Herr Dechant, an der Stelle zeigt sich übrigens auch, dass Forschung sinnvoll ist, weil sie auch Risiken bestätigen kann. Nach diesen Entscheidungen hat der Bund gehandelt, und wir ebenso. Das ist eine logische Abfolge der Konsequenzen. Deswegen glaube ich auch, dass diese Entscheidungen richtig sind.

Was die ethischen Grenzen der weiteren Fragen, etwa zu Amflora, betrifft, hat die Frau Bundesministerin in ihrer Verantwortung entschieden. Ich entscheide in meiner Verantwortung, sie entscheidet in ihrer. Was auf unserem Symposium herauskommt, darauf bin ich sehr gespannt, Herr Dechant. Ich freue mich darauf, weil es eine lebhafte Diskussion wird, die genau diesem Ziel dient, das ich anfangs erwähnte, nämlich eine gesellschaftlich akzeptierte Mehrheit, und damit bei diesem Thema in der Gesellschaft Frieden zu finden.

Vielen Dank.

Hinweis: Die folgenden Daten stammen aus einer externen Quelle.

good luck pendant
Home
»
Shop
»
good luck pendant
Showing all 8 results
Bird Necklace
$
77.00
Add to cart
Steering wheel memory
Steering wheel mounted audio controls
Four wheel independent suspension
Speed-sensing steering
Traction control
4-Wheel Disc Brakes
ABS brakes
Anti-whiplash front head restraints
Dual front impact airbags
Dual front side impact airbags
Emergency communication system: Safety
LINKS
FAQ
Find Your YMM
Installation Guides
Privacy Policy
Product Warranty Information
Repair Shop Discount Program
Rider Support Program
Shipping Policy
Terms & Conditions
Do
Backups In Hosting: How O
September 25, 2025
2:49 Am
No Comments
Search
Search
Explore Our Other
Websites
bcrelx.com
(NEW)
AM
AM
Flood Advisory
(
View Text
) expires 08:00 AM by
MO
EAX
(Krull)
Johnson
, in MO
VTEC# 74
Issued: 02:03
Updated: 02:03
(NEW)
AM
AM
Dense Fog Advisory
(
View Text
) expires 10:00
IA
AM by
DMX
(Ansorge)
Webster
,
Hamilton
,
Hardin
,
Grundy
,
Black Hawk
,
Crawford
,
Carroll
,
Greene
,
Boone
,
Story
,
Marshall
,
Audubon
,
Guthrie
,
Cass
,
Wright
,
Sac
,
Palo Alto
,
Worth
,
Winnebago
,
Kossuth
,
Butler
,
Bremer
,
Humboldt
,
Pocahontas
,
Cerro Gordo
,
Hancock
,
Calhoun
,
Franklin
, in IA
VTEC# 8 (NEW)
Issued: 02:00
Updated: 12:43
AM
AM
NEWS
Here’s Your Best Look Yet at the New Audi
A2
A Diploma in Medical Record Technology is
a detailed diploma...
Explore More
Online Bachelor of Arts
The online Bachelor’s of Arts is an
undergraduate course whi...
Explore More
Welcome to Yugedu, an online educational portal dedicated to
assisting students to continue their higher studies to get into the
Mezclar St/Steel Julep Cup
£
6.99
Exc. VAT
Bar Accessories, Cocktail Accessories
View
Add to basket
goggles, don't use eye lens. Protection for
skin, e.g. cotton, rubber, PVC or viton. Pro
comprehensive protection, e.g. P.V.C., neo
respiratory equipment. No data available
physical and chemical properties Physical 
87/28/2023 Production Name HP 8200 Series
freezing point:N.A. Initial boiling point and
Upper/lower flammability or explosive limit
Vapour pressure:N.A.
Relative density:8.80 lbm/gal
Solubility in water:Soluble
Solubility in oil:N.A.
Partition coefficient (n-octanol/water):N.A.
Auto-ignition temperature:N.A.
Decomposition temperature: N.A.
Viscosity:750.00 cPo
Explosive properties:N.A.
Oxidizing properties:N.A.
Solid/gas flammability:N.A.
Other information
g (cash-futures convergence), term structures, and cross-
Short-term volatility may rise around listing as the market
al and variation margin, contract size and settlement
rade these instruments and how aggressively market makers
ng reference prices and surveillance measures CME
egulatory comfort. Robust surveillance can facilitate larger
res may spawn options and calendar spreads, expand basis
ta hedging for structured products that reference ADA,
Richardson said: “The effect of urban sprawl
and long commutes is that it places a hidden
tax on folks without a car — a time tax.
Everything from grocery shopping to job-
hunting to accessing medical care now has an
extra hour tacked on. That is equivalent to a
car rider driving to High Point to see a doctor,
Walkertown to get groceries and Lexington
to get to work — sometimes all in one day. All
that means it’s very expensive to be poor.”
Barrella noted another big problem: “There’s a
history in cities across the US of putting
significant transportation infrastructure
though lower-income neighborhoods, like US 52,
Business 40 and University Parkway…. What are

Jetzt hat sich noch Kollege Aiwanger gemeldet. Bitte sehr.

Herr Minister, wir alle haben den Meinungsumschwung der CSU in der Beurteilung der grünen Gentechnik in den letzten Jahren verfolgt. Noch vor zwei Jahren hat es geheißen, zehn Meter Sicherheitsabstand zwischen den Anbaufeldern mit gentechnisch verändertem Mais und mit konventionellem Maisanbau reichten aus. Pollen können nicht darüber fliegen. Kurz darauf war von 200 m die Rede. Heute wird gesagt, der Anbau sei schädlich für Marienkäfer, Wasserorganismen und dergleichen und deshalb werde er verboten.